Tensions remained high in Abkhazia, and saw the Abkhaz totally disregard Georgian authority in the region. This was confirmed on 25 August 1990, when the Abkhaz Supreme Soviet passed a declaration, "On Abkhazia's State Sovereignty," which gave supremacy to Abkhaz laws over Georgian ones. The same day the Supreme Soviet also declared Abkhazia to be a full union republic within the Soviet Union. Georgian authority had effectively ceased in Abkhazia: Abkhazia took part in the Soviet referendum on 17 March 1991, which the rest of Georgia boycotted, while the non-Georgian population of region (along with South Ossetia, another autonomous region of Georgia), in turn boycotted the referendum on independence on 9 April 1991.

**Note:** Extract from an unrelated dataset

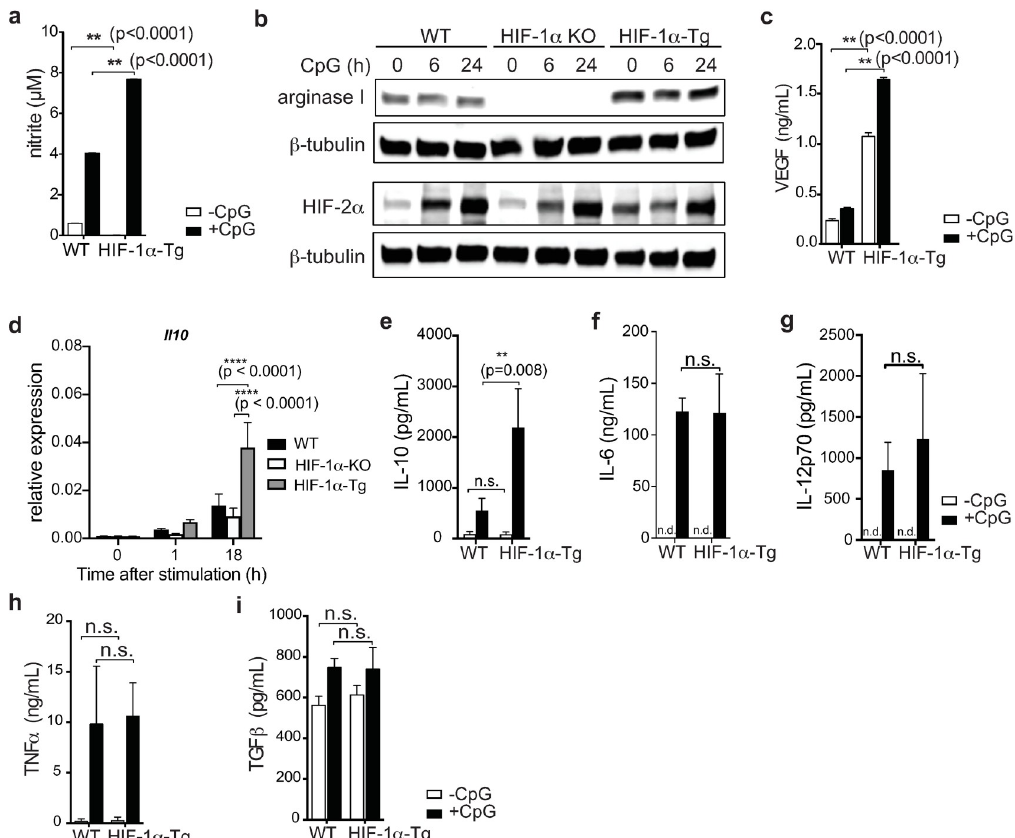
Fig 4. HIF-1 α expression in BMDC cultures promotes the production of immunosuppressive cytokines. ( a ) Nitric oxide production by WT and HIF-1 α -Tg BMDCs was indirectly quantified by measuring nitrite levels (Griess reaction) by ELISA. ( b ) Arginase I and HIF-2 α protein levels in total WT and HIF-1 α -Tg BMDC cell lysates. Cell lysates from the same samples were split across different gels and probed separately for arginase I and HIF-2 α . β -tubulin was used as a protein loading control. ( c ) VEGF production by BMDCs was analyzed by ELISA. ( d ) Il10 expression in BMDCs was analyzed by qPCR before and after CpG-stimulation. ( e ) IL-10, ( f ) IL-6, ( g ) IL-12p70, ( h ) TNF α , and ( i ) TGF β production by BMDCs was analyzed by ELISA. All data are representative of two to three independent experiments. Error bars represent SD of the mean. Statistical testing was performed using two-way ANOVA and Tukey’s test for multiple comparison; n.s.: not significant, n.d.: not detected (below limit of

The Abkhaz demanded guaranteed representation of no less than 50 percent in the Abkhaz Supreme Soviet and opposed democratic elections because they constituted only 18 percent of Abkhazia's population. The recently elected Georgian President Zviad Gamsakhurdia chose to compromise rather than force a confrontation and gave greater representation in the Supreme Soviet to the predominantly Abkhaz districts of the region. Of the sixty-five seats, twenty-eight were reserved for the Abkhaz, twenty-six for Georgians, and eleven for other nationalities. The conflict, however, continued after the election of the Supreme Soviet, centering on disputes over government appointments. On 23 July 1992, the Abkhaz Supreme Soviet re-instated the 1925 constitution, which had called Abkhazia a sovereign state, albeit one in a "treaty union" with Georgia, effectively declaring independence. In August 1992, Abkhaz militias fired upon the Georgian army, which had been sent by the new Georgian leader Eduard Shevardnadze to retrieve Georgian officials held hostage in Abkhazia. With significant support from the Russian military and volunteers from the North Caucasus, Abkhaz forces recaptured the territory held by the Georgians by September 1993. This was followed by the mass exodus of ethnic Georgians from Abkhazia as a result of the brutal ethnic cleansing carried out by Abkhaz forces. In the aftermath of the 1992–1993 war, the Sukhumi branch of Tbilisi State University, which had remained open, was relocated to Tbilisi as the city fell out of Georgian control. It was re-established in Tbilisi in December 1993, and remains there.